原因は明確で、人々の鬱憤が爆発したから。移民により職を奪われ、ISによるテロが重なり、それでもなお押し寄せる難民。

もともといた居場所がどんどん失われていったのだ。不満を言うなら、差別だと騒がれる。

そんな時期を経て溜まりに溜まった禍々しいものがついに決壊してしまったのだ。

そしてそういった人たちは一堂にして愛国心を叫び、一致団結する。

ひとえにリベラルの怠慢だと僕は考える。ハリウッドセレブなどが偉そうに自由と平等を謳うことに苛立ちを覚えるのは無理もない。

彼らは成功者だ。富も名誉も獲得している人々。だからそんな綺麗事を言えるのだ。誰だって、自由でありたいし、平等でありたい。しかし同時に金持ちにもなりたい欲望もあることを忘れてはいけない。

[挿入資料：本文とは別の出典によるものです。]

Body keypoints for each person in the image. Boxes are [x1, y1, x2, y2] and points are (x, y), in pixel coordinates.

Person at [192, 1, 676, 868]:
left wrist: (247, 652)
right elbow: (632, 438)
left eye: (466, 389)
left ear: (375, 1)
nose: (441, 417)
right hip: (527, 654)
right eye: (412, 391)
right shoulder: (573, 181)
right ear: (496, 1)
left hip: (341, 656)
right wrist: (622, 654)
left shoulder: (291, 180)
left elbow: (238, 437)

 リベラルは甘く見積もり過ぎた。アメリカにおいて、白人層は年々減ってきている。こうなるともう民主党は負けることはない。

その瀬戸際にトランプが現れ、見事に国民の不安を煽り、リベラルを下した。

 

さて、ここで重要なファクターである愛国心を考えてみたいと思う。

愛国心。国を愛することはもちろん悪いことではない。

しかし、だからといって愛国心を盾に攻撃していいわけではない。

 愛国心は簡単にすがることのできる大義名分だ。一歩間違えると危険な宗教と化してしまう。

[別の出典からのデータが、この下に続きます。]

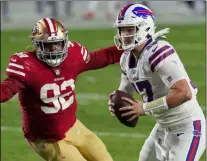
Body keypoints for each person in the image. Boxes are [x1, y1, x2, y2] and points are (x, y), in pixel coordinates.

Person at [0, 18, 123, 161]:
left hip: (73, 126)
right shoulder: (27, 66)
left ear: (64, 42)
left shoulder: (73, 55)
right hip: (48, 138)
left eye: (57, 44)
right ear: (37, 45)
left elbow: (101, 57)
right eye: (48, 45)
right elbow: (6, 90)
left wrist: (131, 49)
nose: (54, 50)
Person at [108, 4, 206, 161]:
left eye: (129, 29)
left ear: (144, 28)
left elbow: (184, 92)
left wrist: (145, 108)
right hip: (163, 126)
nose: (124, 35)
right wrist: (116, 100)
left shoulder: (158, 51)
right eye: (122, 30)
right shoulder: (126, 58)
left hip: (188, 126)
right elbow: (125, 91)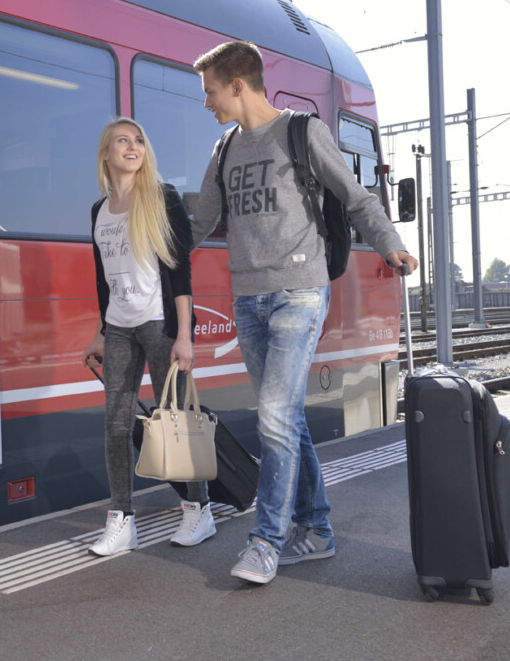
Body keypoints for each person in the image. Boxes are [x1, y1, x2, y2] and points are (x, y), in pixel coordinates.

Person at [188, 40, 418, 585]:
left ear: (238, 85)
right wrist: (152, 254)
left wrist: (389, 243)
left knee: (272, 415)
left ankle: (266, 540)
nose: (207, 103)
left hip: (299, 293)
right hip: (248, 300)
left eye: (211, 92)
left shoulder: (302, 132)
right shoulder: (223, 149)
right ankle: (316, 531)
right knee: (285, 417)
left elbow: (358, 198)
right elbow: (199, 224)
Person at [82, 117, 213, 556]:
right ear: (106, 153)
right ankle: (121, 520)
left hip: (160, 324)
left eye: (139, 140)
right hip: (119, 327)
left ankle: (199, 509)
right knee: (116, 424)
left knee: (172, 420)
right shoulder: (99, 211)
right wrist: (101, 331)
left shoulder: (161, 198)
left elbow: (179, 269)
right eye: (122, 140)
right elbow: (105, 280)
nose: (132, 146)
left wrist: (185, 336)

韓国人だから〜中国人だから〜イスラム教徒だから〜と一緒くたにして考えることの馬鹿馬鹿しさに気づいて欲しい。

国と国民を混同してはいけない。

色んな人がいて、色んな考え方が存在することに尊さを感じなくてはならない。

多様性を否定することはあなた自身を否定することにも繋がるからだ。

人間は完璧な生き物ではない。

嫉妬の感情ももちろんある。

だからといって、憎しみを抱くのは愚かである。

人間には深い多様性が備わっていることを忘れないで欲しい。

愛国心に魂を売って、多様性を失ってはいけない。

あなたは素晴らしい人間だ。

あなたは他人を素晴らしい人と認められる人間だ。

国を愛する以前に人を愛して欲しい。